◆ **DATA SUPPLIED**:
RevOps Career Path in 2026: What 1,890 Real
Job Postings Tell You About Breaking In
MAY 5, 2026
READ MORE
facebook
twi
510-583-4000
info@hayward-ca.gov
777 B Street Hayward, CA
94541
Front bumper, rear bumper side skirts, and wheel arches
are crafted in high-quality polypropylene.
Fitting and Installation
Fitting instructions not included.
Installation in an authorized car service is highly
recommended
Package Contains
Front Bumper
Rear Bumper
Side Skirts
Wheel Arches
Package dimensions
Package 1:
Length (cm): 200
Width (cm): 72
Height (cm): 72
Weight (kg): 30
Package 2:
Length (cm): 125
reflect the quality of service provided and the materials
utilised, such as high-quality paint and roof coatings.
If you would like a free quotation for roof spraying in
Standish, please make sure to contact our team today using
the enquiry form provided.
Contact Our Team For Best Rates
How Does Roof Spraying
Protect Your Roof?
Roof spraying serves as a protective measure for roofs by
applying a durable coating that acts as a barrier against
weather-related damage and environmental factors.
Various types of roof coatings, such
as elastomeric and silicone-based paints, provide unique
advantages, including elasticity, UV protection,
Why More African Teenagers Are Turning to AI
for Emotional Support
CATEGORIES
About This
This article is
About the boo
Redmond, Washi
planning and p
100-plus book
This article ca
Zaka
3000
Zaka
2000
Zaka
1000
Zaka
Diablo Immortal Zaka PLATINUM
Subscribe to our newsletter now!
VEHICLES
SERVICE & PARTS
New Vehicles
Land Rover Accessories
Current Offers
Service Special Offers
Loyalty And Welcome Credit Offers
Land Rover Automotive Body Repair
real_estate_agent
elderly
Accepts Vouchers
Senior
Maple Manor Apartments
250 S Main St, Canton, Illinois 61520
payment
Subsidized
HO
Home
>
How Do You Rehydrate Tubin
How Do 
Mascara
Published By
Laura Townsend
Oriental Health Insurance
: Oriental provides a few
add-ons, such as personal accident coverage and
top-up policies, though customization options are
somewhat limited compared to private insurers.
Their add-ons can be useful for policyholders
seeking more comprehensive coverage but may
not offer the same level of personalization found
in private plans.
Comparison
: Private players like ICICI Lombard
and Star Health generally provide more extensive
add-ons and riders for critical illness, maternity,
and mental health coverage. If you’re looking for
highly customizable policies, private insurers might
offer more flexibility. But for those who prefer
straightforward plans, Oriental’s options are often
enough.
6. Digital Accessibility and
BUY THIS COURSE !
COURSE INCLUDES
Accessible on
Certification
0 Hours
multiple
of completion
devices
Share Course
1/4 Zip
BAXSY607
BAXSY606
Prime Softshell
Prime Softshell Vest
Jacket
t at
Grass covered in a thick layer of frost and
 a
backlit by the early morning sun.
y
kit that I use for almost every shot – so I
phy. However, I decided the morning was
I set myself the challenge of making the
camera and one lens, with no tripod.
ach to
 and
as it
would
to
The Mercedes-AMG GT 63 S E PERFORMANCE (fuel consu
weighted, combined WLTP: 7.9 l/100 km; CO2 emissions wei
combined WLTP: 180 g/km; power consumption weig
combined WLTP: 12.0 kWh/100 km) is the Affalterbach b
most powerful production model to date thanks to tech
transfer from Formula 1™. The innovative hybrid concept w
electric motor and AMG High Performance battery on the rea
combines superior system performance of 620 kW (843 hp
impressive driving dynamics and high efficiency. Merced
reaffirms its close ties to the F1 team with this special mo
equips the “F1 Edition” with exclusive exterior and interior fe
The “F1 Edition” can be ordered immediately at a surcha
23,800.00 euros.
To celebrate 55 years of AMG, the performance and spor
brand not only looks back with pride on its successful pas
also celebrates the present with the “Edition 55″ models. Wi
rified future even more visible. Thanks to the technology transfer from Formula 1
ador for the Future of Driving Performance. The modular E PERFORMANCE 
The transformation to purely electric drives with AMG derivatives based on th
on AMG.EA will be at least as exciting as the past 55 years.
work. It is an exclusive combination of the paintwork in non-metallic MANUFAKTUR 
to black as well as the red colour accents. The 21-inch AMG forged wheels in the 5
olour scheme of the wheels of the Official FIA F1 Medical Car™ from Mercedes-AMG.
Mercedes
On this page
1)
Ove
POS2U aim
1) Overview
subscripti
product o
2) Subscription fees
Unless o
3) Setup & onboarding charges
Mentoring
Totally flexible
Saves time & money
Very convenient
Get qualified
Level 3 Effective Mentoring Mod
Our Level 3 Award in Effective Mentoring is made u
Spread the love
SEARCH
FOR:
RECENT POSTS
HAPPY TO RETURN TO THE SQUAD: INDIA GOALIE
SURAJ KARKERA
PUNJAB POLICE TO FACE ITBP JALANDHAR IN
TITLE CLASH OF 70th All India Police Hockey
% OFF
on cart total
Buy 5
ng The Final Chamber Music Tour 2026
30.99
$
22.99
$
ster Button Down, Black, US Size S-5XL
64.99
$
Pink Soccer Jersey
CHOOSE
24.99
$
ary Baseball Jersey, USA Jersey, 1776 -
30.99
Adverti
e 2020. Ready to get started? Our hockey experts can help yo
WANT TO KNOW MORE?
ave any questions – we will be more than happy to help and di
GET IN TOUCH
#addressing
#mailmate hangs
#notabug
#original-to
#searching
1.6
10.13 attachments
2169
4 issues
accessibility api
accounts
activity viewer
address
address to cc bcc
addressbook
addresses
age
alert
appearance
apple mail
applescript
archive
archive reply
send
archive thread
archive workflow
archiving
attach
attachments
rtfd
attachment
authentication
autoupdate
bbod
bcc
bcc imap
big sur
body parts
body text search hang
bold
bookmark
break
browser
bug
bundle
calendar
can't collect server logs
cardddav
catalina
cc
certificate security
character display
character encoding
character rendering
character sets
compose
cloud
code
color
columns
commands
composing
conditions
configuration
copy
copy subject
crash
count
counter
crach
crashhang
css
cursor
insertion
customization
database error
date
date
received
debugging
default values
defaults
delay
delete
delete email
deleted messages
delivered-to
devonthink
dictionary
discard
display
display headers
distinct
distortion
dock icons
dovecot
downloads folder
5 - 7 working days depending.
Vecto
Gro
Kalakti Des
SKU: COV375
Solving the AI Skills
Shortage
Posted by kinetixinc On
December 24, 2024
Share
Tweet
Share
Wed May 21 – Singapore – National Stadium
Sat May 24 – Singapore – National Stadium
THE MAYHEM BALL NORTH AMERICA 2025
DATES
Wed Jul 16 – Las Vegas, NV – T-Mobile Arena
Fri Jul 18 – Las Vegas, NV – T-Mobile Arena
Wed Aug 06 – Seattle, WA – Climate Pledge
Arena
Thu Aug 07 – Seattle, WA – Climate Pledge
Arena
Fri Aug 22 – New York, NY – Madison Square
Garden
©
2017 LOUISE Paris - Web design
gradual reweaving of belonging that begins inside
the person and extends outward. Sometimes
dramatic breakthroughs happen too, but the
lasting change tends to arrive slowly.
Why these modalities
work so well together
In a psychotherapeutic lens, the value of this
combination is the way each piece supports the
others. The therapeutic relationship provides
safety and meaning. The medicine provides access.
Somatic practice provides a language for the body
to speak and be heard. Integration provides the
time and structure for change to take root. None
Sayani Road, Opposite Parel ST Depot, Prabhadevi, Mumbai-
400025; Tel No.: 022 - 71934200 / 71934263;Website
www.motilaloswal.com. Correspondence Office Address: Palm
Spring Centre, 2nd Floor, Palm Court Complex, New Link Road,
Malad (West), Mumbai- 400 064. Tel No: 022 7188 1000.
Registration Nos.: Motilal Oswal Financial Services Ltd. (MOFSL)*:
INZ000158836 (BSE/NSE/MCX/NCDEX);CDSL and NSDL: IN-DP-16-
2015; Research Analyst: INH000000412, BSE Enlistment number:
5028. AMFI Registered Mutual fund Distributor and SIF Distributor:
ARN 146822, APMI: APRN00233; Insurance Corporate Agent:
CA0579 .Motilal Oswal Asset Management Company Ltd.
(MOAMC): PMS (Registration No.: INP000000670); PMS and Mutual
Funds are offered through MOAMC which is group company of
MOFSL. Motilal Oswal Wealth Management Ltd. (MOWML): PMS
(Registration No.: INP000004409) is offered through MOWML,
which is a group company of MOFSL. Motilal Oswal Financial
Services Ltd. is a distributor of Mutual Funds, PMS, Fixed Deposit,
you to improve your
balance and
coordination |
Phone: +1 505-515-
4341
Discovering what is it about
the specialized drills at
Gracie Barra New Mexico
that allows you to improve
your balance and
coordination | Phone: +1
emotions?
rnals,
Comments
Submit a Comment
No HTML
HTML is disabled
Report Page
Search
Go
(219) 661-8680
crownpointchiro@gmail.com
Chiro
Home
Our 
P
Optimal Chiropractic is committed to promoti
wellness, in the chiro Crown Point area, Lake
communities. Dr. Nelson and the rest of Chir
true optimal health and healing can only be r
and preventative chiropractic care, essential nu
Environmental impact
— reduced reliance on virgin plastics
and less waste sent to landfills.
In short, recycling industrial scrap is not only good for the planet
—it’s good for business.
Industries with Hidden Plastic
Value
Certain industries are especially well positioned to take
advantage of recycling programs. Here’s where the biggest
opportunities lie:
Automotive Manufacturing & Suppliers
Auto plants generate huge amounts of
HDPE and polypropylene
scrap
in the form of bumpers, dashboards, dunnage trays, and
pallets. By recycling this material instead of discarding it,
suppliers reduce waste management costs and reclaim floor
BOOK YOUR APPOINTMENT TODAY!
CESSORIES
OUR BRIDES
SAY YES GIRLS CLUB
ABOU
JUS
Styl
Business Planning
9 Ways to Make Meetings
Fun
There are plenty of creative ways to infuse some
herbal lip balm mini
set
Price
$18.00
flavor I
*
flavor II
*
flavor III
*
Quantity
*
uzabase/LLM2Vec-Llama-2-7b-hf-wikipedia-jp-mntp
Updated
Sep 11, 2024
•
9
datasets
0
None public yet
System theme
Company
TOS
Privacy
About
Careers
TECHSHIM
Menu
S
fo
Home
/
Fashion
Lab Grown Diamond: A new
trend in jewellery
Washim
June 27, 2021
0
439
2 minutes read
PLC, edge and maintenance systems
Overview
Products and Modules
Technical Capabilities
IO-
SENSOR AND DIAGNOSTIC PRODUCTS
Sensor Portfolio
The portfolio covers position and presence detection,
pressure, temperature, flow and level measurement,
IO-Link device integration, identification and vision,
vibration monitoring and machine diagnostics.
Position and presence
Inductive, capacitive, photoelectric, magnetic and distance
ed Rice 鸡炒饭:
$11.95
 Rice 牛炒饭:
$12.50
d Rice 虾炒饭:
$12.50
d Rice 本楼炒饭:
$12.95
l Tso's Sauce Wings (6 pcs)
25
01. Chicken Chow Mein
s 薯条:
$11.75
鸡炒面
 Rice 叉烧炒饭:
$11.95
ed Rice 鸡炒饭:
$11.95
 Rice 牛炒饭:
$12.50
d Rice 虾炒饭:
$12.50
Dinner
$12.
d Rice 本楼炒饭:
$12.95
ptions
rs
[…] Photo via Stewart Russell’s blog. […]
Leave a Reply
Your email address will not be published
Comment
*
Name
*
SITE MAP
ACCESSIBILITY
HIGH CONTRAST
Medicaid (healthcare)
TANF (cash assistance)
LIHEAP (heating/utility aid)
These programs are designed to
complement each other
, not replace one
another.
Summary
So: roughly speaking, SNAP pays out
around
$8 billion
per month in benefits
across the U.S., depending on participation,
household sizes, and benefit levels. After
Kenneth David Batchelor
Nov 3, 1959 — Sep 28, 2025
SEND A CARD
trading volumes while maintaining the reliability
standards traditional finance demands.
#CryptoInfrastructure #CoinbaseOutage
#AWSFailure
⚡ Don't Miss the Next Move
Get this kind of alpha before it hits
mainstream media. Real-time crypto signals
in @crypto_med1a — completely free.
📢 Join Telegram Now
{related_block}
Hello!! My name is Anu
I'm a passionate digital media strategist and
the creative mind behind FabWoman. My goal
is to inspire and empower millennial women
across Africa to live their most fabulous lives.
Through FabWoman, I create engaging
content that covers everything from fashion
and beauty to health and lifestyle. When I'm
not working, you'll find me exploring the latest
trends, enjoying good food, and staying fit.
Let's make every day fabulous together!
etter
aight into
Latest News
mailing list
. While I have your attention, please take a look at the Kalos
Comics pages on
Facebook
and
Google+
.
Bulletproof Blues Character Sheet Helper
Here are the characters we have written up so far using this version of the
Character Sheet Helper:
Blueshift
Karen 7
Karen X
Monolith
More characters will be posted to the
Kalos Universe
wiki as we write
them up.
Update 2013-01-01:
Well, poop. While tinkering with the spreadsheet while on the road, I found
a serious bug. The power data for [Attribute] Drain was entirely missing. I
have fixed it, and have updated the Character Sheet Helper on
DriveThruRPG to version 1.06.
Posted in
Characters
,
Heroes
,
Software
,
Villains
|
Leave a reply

◆ **ASSIGNMENT**:
Format the records as a numbered list, starting at their first line and ending at the line that contains "recommended", with any blank lines left out.

◆ **PROBLEM SOLUTION**:
1. RevOps Career Path in 2026: What 1,890 Real
2. Job Postings Tell You About Breaking In
3. MAY 5, 2026
4. READ MORE
5. facebook
6. twi
7. 510-583-4000
8. info@hayward-ca.gov
9. 777 B Street Hayward, CA
10. 94541
11. Front bumper, rear bumper side skirts, and wheel arches
12. are crafted in high-quality polypropylene.
13. Fitting and Installation
14. Fitting instructions not included.
15. Installation in an authorized car service is highly
16. recommended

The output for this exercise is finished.